Ayer Tucumán se sumó a una barrileteada mundial para concientizar sobre diversas patologías o condiciones de salud quepasan desapercibidas a los ojos de la sociedad.
“Hace 30 años que esta campaña se celebra a nivel internacional y es la quinta vez que nuestra provincia participa. La propuesta fue creada por el doctor Rubén Sosa, jefe de infectología del Hospital Pedro De Elizalde (Buenos Aires) y luego comenzó a expandirse hasta abarcar a otras provincias y países”, explica Fernanda Salvatierra, una de sus organizadoras e integrante de TDAH Mi mundo naranja.
En esta ocasión, el espacio verde se cubrió de colores para visibilizar las enfermedades raras o poco frecuentes (EPOF); cuadros que apenas afectan a una persona (o menos) cada 2000 habitantes.
Junto a las familias y ciudadanos que se sumaron de forma espontánea, del encuentro participaron más de 30 instituciones. Entre ellas, estuvieron presentes Asociación Mundo Azul (A.M.A), Asperger Tucumán, Kausay, Luz de Vida, Apa, Fundación AME y Fundación Primero los Niños. Además de contar con el apoyo de la revista “Capacitados”.
Testimonios
Ataxia telangiectasia, miopatia nemalinica, ictiosis lamelar, celiaquía refractaria… si los nombres de cada patología y sus características resultan difíciles de dilucidar, imaginemos el diagnóstico.
Fernanda Barnes posee espondilitis anquilosante: una enfermedad inflamatoria que provoca que los huesos de la espina dorsal se fusionen. En su caso, el cuadro afecta al hueso sacro.
“No conozco a nadie que tenga mi mismo diagnóstico.

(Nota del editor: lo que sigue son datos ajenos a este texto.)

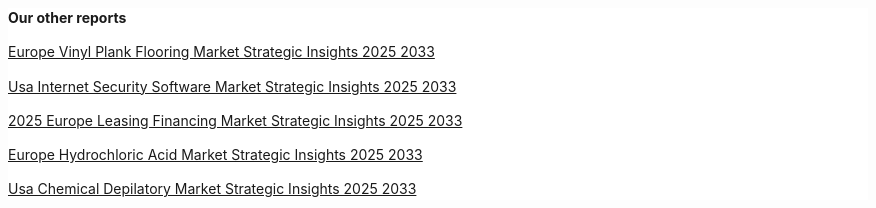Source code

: <strong>Our other reports</strong>

<a href=https://www.linkedin.com/pulse/europe-vinyl-plank-flooring-market-company-challenges-ueykf/>Europe Vinyl Plank Flooring Market Strategic Insights 2025   2033</a>

<a href=https://www.linkedin.com/pulse/usa-internet-security-software-market-industry-overview-bs29f/>Usa Internet Security Software Market Strategic Insights 2025   2033</a>

<a href=https://www.linkedin.com/pulse/2025-europe-leasing-financing-market-report--oh8vf/>2025 Europe Leasing Financing Market Strategic Insights 2025   2033</a>

<a href=https://www.linkedin.com/pulse/europe-hydrochloric-acid-market-strategic-insight-survey-po5of/>Europe Hydrochloric Acid Market Strategic Insights 2025   2033</a>

<a href=https://www.linkedin.com/pulse/usa-chemical-depilatory-market-report-competitive-intelligence-sppcf/>Usa Chemical Depilatory Market Strategic Insights 2025   2033</a>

Por varios años me tocó visitar médicos que preguntaban reiteradamente el nombre de mi enfermedad y hasta debían googlearlo en su teléfono. Esas complicaciones también hicieron que cambie de tratamientos y medicamentos en busca de soluciones y haya efectos secundarios”, comenta.

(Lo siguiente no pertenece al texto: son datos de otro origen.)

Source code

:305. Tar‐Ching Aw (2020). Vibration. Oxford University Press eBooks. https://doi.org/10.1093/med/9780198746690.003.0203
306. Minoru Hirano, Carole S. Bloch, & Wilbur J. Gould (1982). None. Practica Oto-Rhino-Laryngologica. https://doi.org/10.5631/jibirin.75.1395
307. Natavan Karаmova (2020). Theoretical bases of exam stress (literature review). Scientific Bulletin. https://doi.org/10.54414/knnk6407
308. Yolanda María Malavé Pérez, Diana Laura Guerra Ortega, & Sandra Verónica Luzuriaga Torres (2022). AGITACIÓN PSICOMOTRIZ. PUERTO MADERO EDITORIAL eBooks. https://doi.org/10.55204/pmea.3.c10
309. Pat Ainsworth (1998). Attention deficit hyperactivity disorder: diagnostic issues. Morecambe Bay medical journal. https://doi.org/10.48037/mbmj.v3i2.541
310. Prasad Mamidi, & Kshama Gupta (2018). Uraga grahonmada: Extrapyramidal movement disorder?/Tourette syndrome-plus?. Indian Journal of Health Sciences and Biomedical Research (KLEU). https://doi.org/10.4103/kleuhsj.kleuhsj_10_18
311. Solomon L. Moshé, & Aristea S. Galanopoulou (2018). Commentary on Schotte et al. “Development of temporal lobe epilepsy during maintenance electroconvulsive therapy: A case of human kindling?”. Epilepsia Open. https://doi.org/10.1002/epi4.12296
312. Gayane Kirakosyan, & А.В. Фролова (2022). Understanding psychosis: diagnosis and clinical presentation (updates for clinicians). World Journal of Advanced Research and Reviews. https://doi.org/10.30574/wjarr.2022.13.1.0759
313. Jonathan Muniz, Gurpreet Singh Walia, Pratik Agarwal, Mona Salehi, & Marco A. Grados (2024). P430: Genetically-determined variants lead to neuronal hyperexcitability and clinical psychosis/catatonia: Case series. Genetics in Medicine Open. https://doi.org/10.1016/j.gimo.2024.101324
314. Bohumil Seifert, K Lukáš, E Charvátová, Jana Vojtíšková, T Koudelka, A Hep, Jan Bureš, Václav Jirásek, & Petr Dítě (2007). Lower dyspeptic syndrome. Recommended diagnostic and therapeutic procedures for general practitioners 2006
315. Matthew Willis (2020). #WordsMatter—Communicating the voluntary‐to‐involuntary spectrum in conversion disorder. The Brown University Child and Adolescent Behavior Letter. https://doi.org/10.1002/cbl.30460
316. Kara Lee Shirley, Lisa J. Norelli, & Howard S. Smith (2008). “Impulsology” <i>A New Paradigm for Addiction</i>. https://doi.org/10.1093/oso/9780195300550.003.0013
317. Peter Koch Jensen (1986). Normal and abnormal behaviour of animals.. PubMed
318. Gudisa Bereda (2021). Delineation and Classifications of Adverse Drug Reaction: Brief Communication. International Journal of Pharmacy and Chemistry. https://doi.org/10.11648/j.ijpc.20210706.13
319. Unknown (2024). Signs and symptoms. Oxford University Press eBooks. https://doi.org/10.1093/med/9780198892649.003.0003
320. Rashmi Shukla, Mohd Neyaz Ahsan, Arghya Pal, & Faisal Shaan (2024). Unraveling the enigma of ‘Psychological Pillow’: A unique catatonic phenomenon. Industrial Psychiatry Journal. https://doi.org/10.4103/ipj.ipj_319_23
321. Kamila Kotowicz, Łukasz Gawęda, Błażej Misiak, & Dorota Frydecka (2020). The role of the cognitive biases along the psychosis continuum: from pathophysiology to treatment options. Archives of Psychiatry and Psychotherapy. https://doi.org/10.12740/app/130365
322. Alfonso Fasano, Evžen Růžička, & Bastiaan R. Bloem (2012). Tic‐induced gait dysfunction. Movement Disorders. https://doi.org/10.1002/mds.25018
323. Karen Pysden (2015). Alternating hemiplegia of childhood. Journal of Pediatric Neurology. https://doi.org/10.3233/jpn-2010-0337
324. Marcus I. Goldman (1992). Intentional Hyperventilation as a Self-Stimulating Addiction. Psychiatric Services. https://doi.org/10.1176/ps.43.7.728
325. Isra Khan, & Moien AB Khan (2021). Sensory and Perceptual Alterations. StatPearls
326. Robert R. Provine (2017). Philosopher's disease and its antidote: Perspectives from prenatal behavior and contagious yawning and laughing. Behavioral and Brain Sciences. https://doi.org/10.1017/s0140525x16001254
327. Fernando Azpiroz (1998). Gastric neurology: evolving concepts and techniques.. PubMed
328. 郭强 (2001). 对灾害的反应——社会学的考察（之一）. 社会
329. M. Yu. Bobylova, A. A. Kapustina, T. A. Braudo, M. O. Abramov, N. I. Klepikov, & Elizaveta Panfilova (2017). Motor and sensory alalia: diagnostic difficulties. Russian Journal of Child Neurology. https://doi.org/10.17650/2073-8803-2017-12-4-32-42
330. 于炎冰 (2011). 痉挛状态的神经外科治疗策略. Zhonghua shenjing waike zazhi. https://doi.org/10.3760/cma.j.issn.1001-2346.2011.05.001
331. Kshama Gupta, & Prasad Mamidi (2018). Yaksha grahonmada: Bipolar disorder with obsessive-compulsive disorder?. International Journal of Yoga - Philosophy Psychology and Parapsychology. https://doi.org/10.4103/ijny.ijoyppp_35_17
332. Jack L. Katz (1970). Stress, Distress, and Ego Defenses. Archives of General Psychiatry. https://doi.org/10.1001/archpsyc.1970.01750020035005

Para quienes cargan con una EPOF, Barnes asegura que los grupos de apoyo son claves para sortear las dificultades. “Contar con la contención de otra gente y un lugar en el cual abrirte para compartir vivencias o asesorarte a mi me cambió la perspectiva”, resulta.

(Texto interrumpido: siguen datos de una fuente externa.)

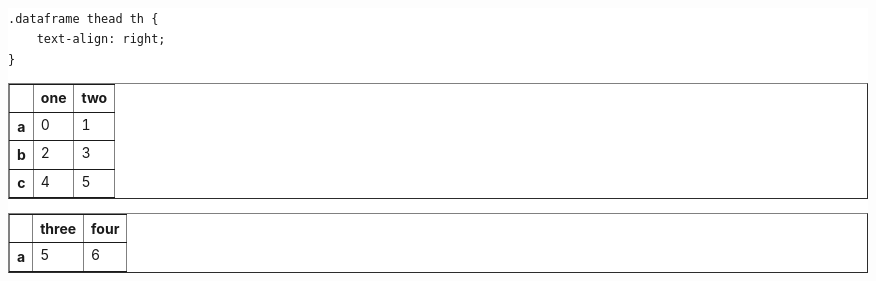     .dataframe thead th {
        text-align: right;
    }
</style>
<table border="1" class="dataframe">
  <thead>
    <tr style="text-align: right;">
      <th></th>
      <th>one</th>
      <th>two</th>
    </tr>
  </thead>
  <tbody>
    <tr>
      <th>a</th>
      <td>0</td>
      <td>1</td>
    </tr>
    <tr>
      <th>b</th>
      <td>2</td>
      <td>3</td>
    </tr>
    <tr>
      <th>c</th>
      <td>4</td>
      <td>5</td>
    </tr>
  </tbody>
</table>
</div>


<div>
<style scoped>
    .dataframe tbody tr th:only-of-type {
        vertical-align: middle;
    }

    .dataframe tbody tr th {
        vertical-align: top;
    }

    .dataframe thead th {
        text-align: right;
    }
</style>
<table border="1" class="dataframe">
  <thead>
    <tr style="text-align: right;">
      <th></th>
      <th>three</th>
      <th>four</th>
    </tr>
  </thead>
  <tbody>
    <tr>
      <th>a</th>
      <td>5</td>
      <td>6</td>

Actualmente ella pertenece al grupo Enlazadas, destinado a madres que tienen hijos con discapacidades múltiples. “Enlazadas está formado por 50 integrantes y durante las reuniones (realizadas cada 15 días) siempre aparece una nueva madre. La mayoría llegan con algún diagnóstico bajo el brazo y cargando con su soledad. Hay mujeres que maternar sin compañía, deben proveer de sustento a su hogar, encargarse de la educación de los niños… con tantas responsabilidades ellas se sienten perdidas y colapsadas”, retrata su fundadora María Fernanda Fortini.
Sensibilización
Para lograr que a lo lejos se divise la bandada de cometas, el evento incluyó un taller para fabricar barriletes en pocos minutos. Los espectáculos musicales y las pausas de reflexión (con la exposición de varios testimonios y folletería alusiva) tampoco faltaron.
“Un punto a rescatar es que estos encuentros sirven para crear lazos entre ONGs, instituciones que trabajan con las mismas causas o visitantes que pueden llegar a colaborar en un futuro”, agrega Alejandra Nievas, referente de la Fundación de la Hemofilia de Tucumán.
El centro acoge a 120 pacientes con hemofilia y al menos otros 30 diagnosticados con enfermedad de Von Willebrand. “Visibilizar y concientizar sobre estas enfermedades hace que desaparezcan los estigmas o el miedo que producen -por desconocimiento- sus nombres. Quienes cargan con alguna patología poco común deben saber que su calidad de vida puede mejorar con los adelantos de la ciencia y que son capaces de recuperar sus rutinas”, resalta.